[WORKING DATA Boundary: Start]

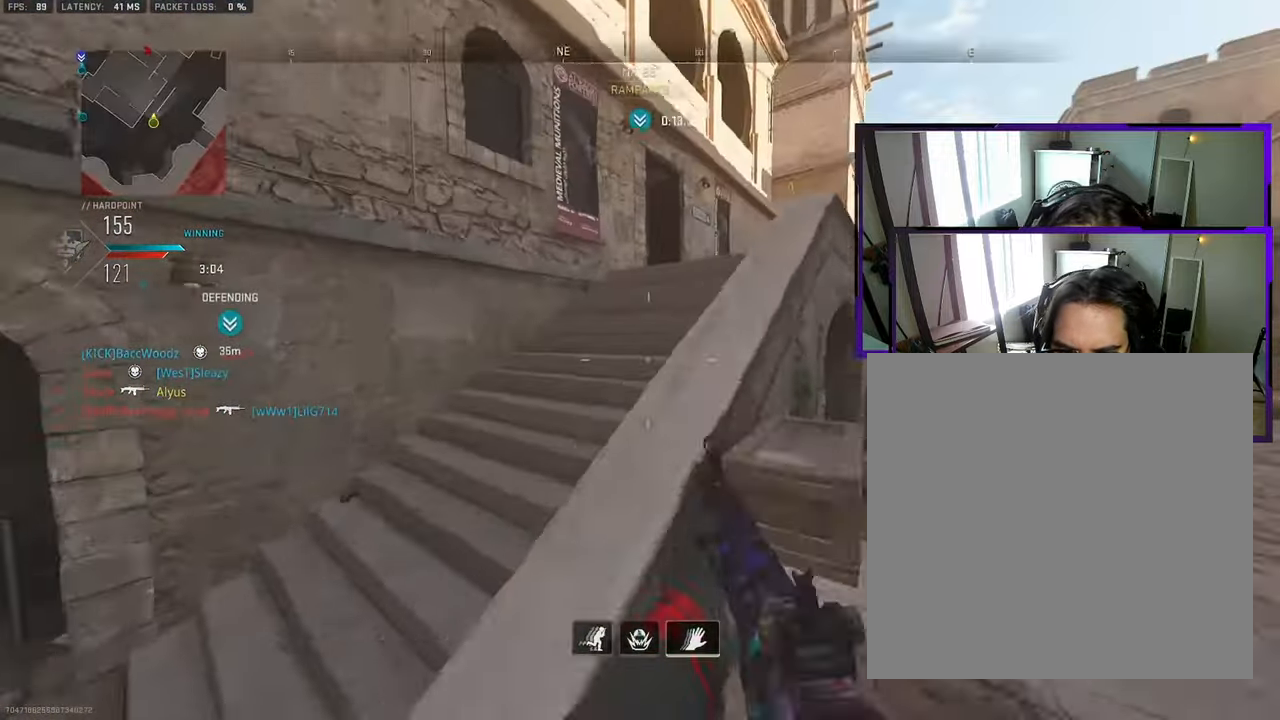
{"buttons": [], "left_stick": "up", "right_stick": "center"}
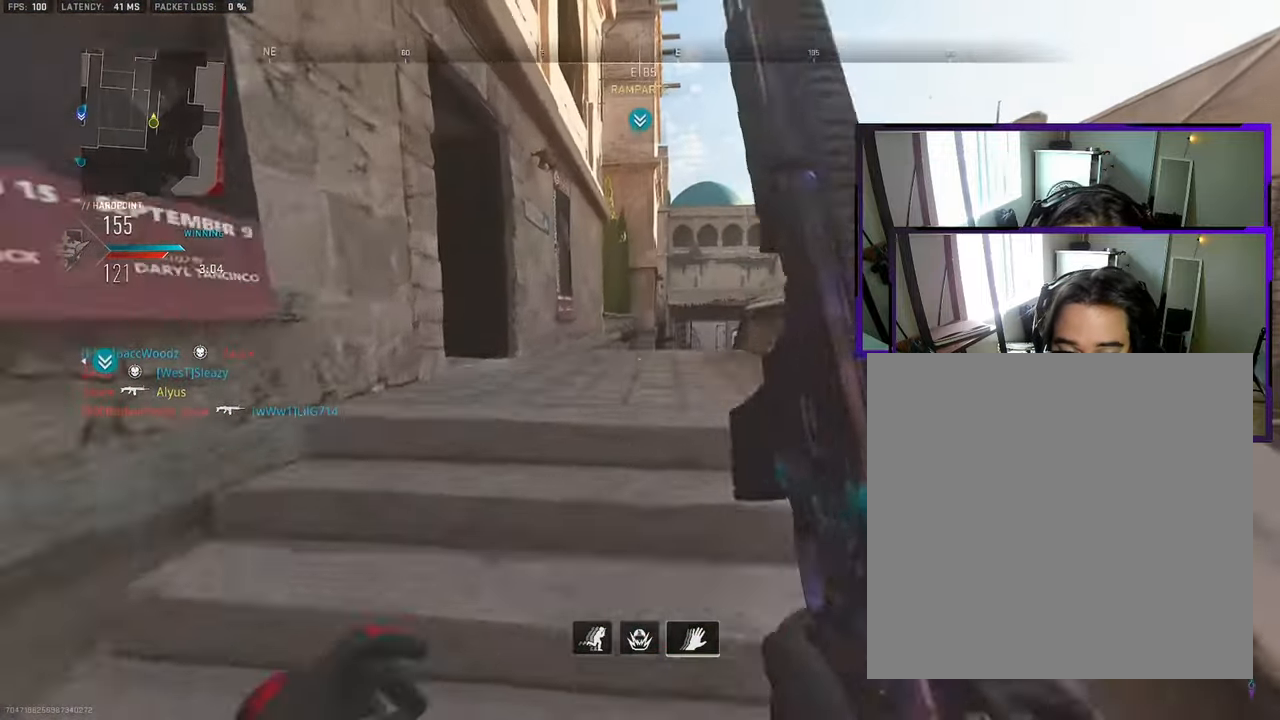
{"buttons": ["L3"], "left_stick": "up", "right_stick": "center", "events": [[33, "L3", "down"], [133, "right_stick", "left"], [200, "L3", "up"], [317, "L3", "down"], [317, "right_stick", "center"]]}
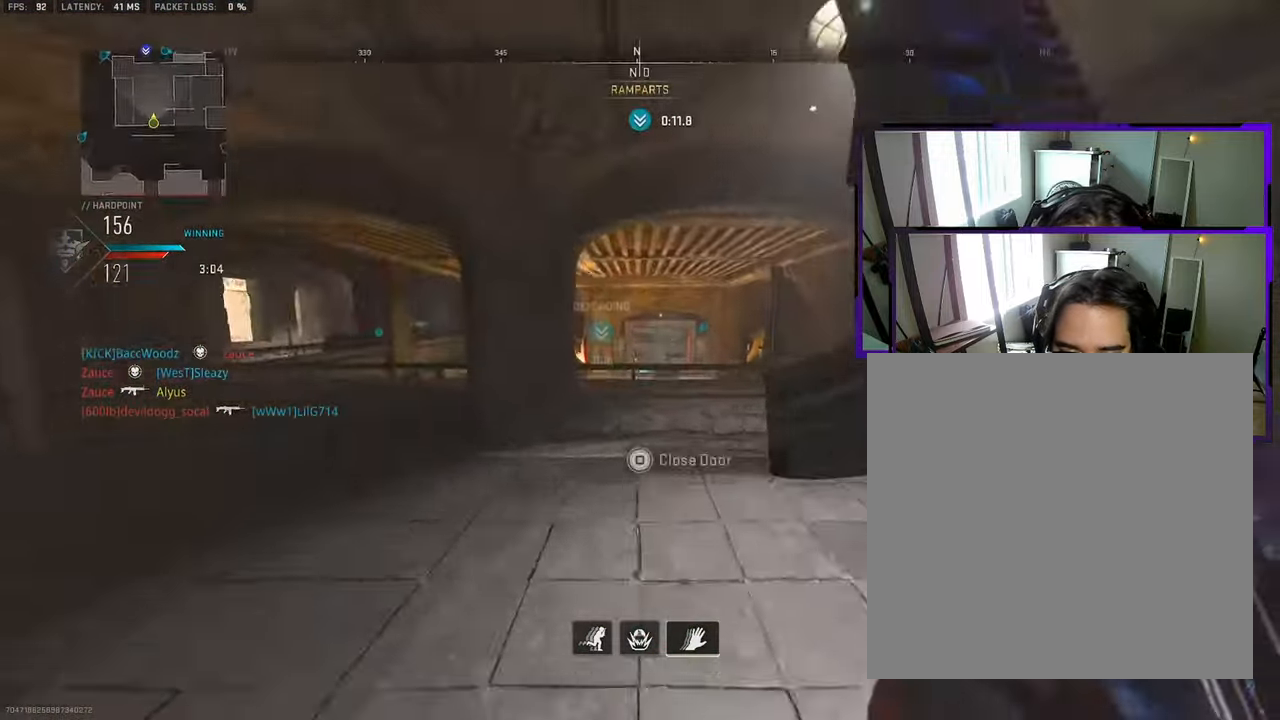
{"buttons": [], "left_stick": "up-left", "right_stick": "center"}
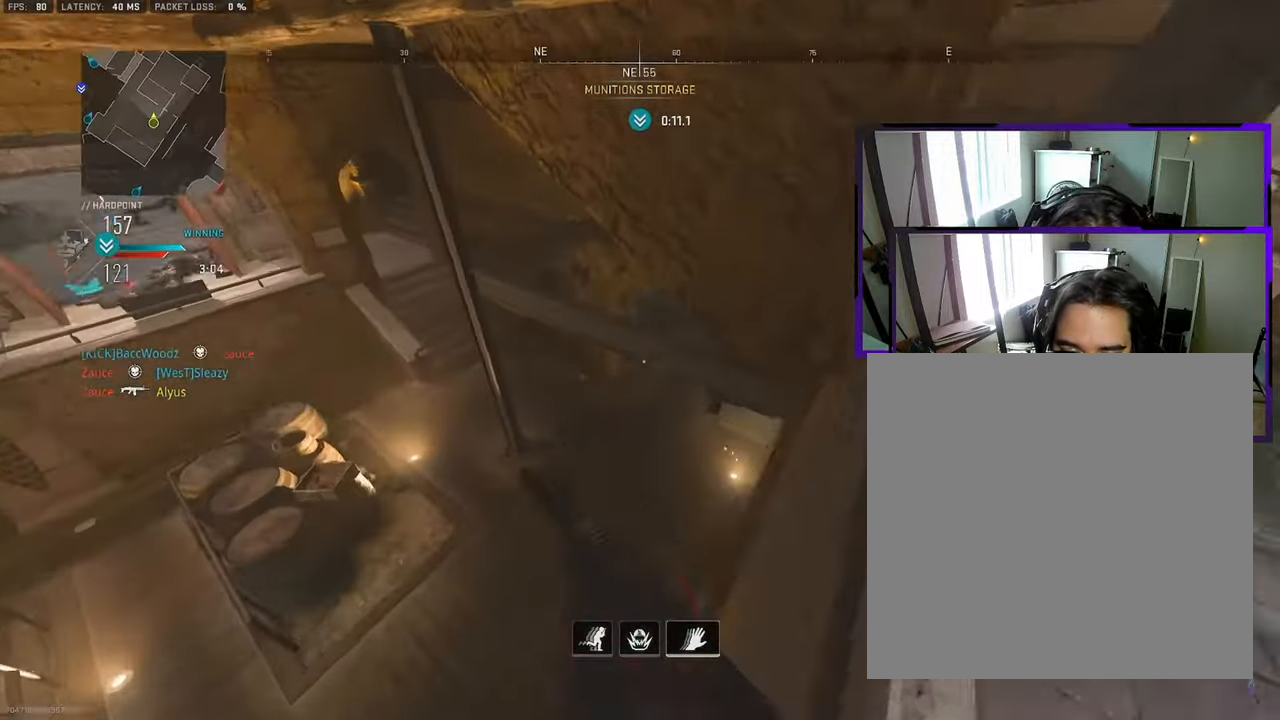
{"buttons": ["L3"], "left_stick": "up-right", "right_stick": "up", "events": [[17, "right_stick", "right"], [50, "left_stick", "left"], [183, "right_stick", "up-right"], [250, "left_stick", "up-right"], [283, "right_stick", "up"], [500, "L3", "down"]]}
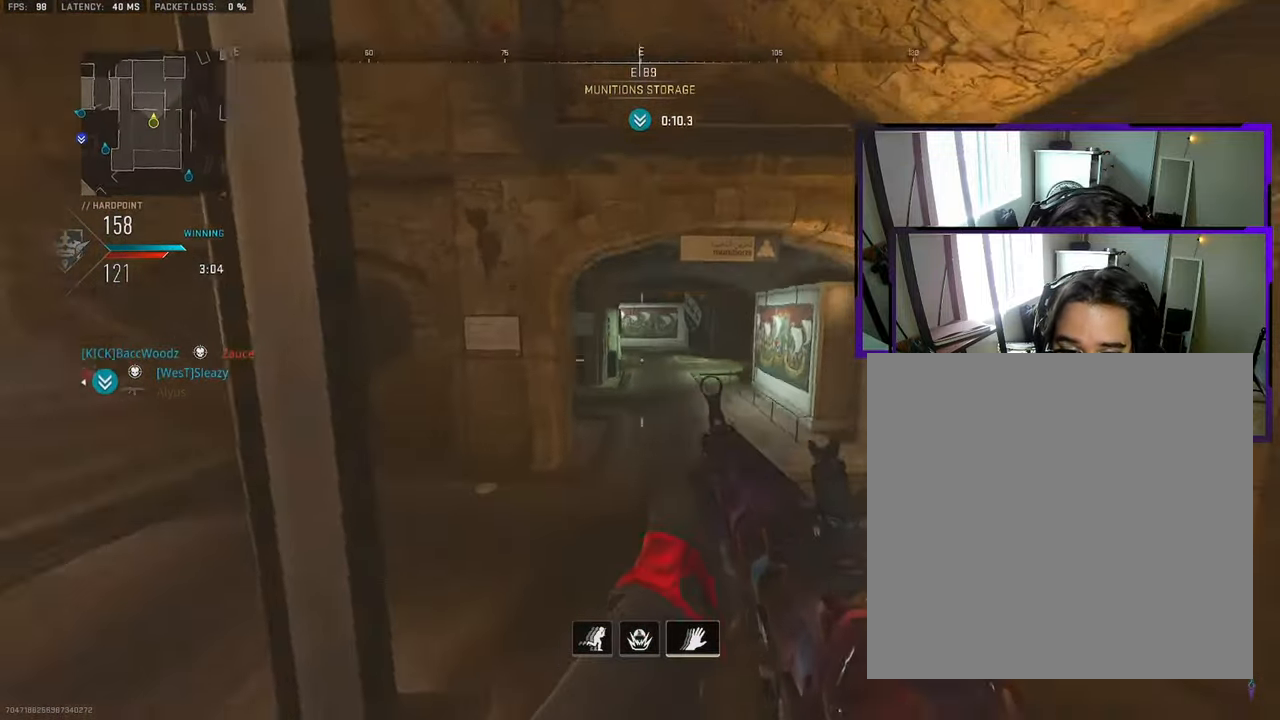
{"buttons": [], "left_stick": "up-left", "right_stick": "left"}
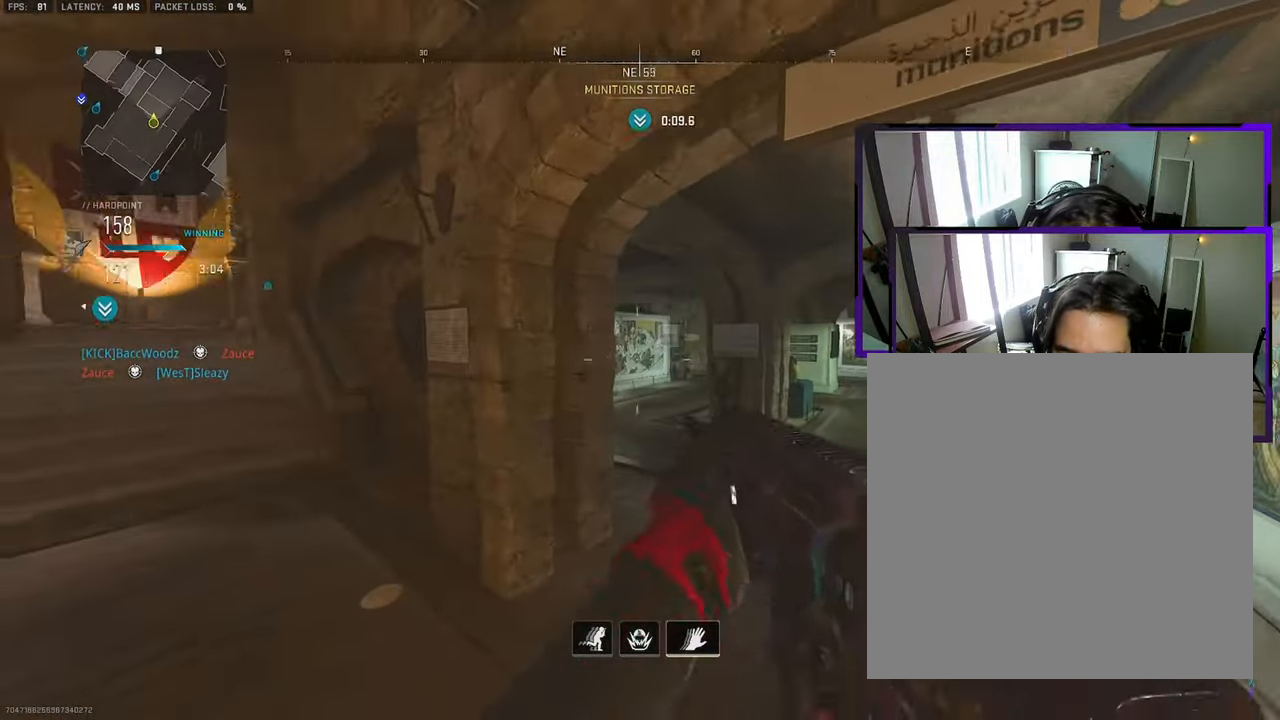
{"buttons": ["L3"], "left_stick": "up", "right_stick": "center", "events": [[33, "L3", "down"], [100, "L3", "up"], [100, "left_stick", "up"], [167, "L3", "down"], [167, "right_stick", "center"], [267, "right_stick", "right"], [333, "CROSS", "down"], [367, "L3", "up"], [367, "right_stick", "center"], [417, "CROSS", "up"], [433, "L3", "down"]]}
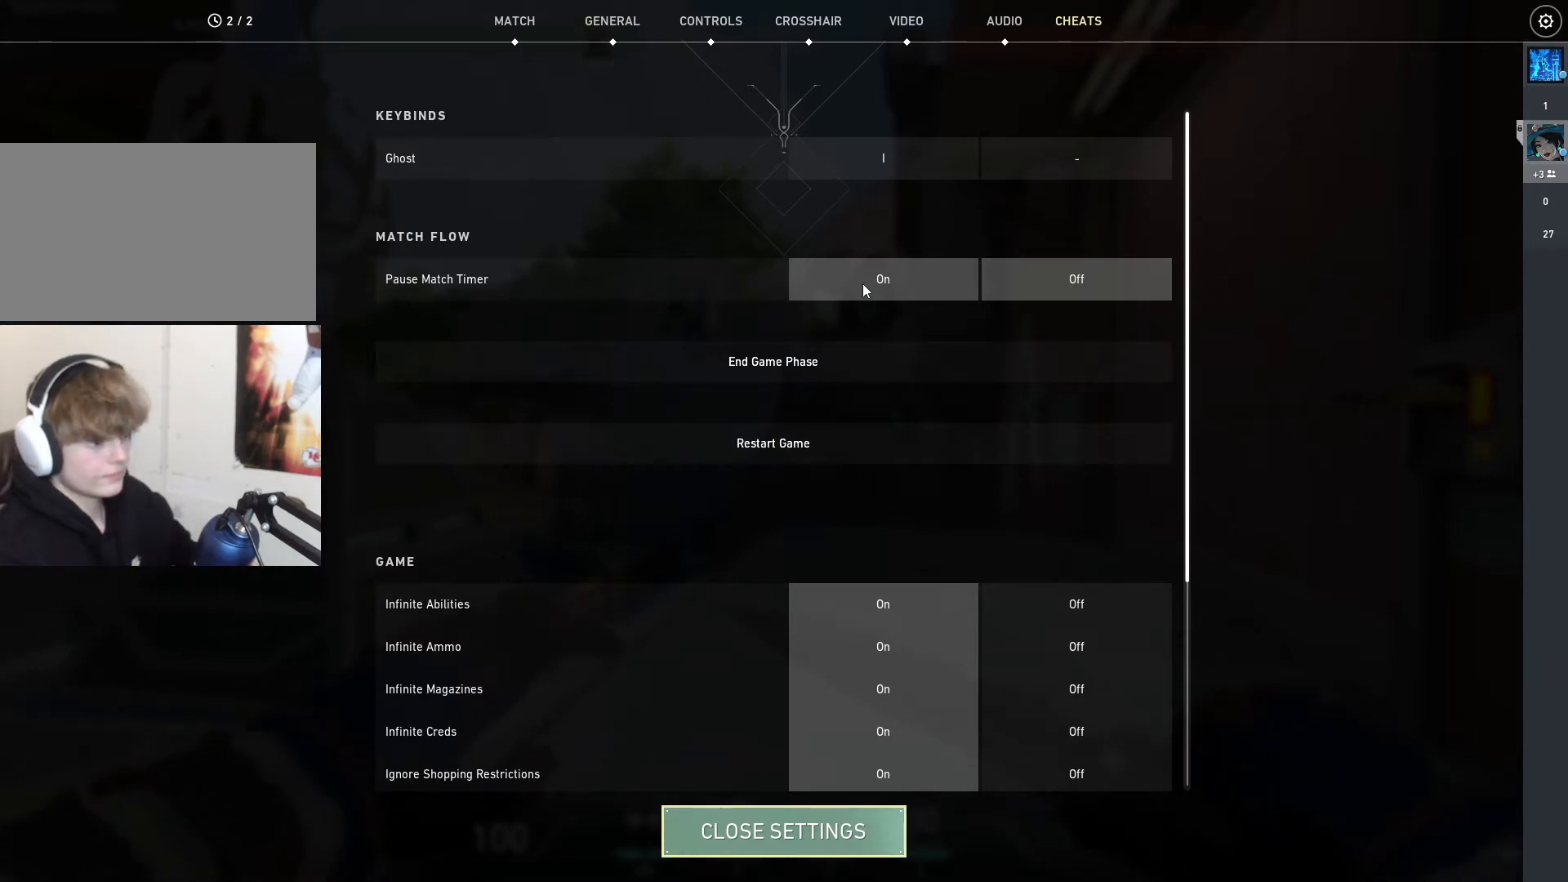
Gameplay with keyboard and mouse; each line is a JSON object with the keys and mouse buttons held at the frame after it. "events" lists presses ("down") and releases ("up") of "1", "2", "3", "4", "5", "a", "alt", "c", "ctrl", "d", "e", "f", "q", "r", "s", "shift", "space", "tab", "v", "w", "x", "z", "mouse_left", "mouse_middle", "mouse_right", "mouse_wheel_up" and "mouse_wheel_down" between this image and that frame as [ms after this image, input, new state], when the widget could be followed in between. "mouse_left", "mouse_middle", "mouse_right", "mouse_wheel_up", "mouse_wheel_down" = the "left", "middle", "right", "wheel_up", "wheel_down" buttons of the "mouse" list. No other keys are recorded. Mouse movement is not recorded.
{"keys": [], "mouse": [], "events": [[167, "mouse_left", "down"], [267, "mouse_left", "up"]]}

[WORKING DATA Boundary: End]

• **BRIEF**
Search the records above for "center". Copy each line where it is found.

• **RESULT**
{"buttons": [], "left_stick": "up", "right_stick": "center"}
{"buttons": ["L3"], "left_stick": "up", "right_stick": "center", "events": [[33, "L3", "down"], [133, "right_stick", "left"], [200, "L3", "up"], [317, "L3", "down"], [317, "right_stick", "center"]]}
{"buttons": [], "left_stick": "up-left", "right_stick": "center"}
{"buttons": ["L3"], "left_stick": "up", "right_stick": "center", "events": [[33, "L3", "down"], [100, "L3", "up"], [100, "left_stick", "up"], [167, "L3", "down"], [167, "right_stick", "center"], [267, "right_stick", "right"], [333, "CROSS", "down"], [367, "L3", "up"], [367, "right_stick", "center"], [417, "CROSS", "up"], [433, "L3", "down"]]}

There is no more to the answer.